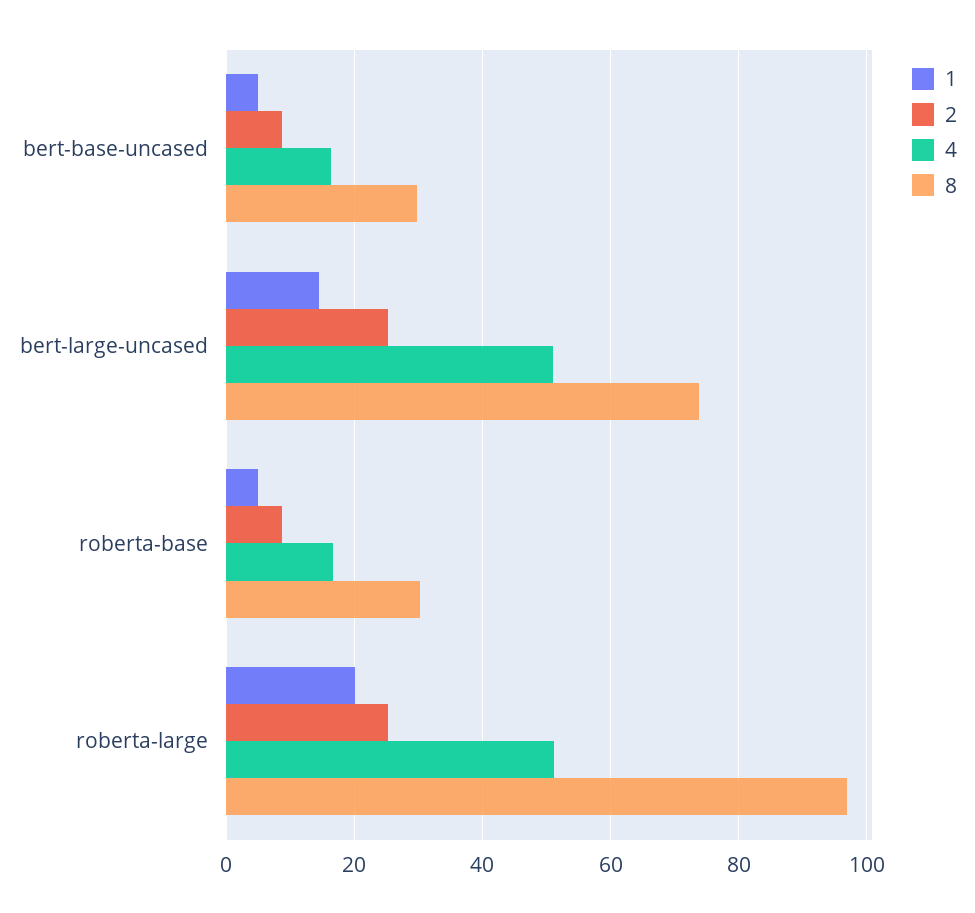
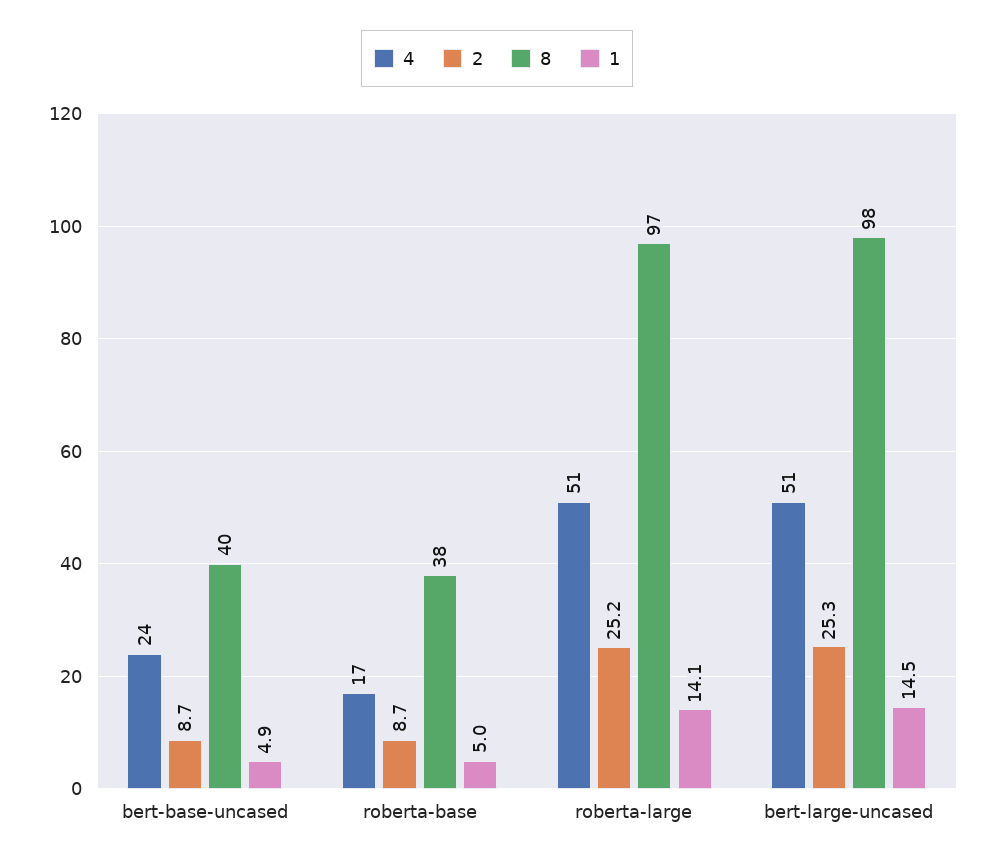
4, bert-base-uncased: 16 -> 24
8, bert-base-uncased: 30 -> 40
8, bert-large-uncased: 74 -> 98
8, roberta-base: 30 -> 38
1, roberta-large: 20 -> 14.1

**What the exercise asks**
Write the records above out again word for word, skipping each picture.

**Answer section**
4, bert-base-uncased: 16 -> 24
8, bert-base-uncased: 30 -> 40
8, bert-large-uncased: 74 -> 98
8, roberta-base: 30 -> 38
1, roberta-large: 20 -> 14.1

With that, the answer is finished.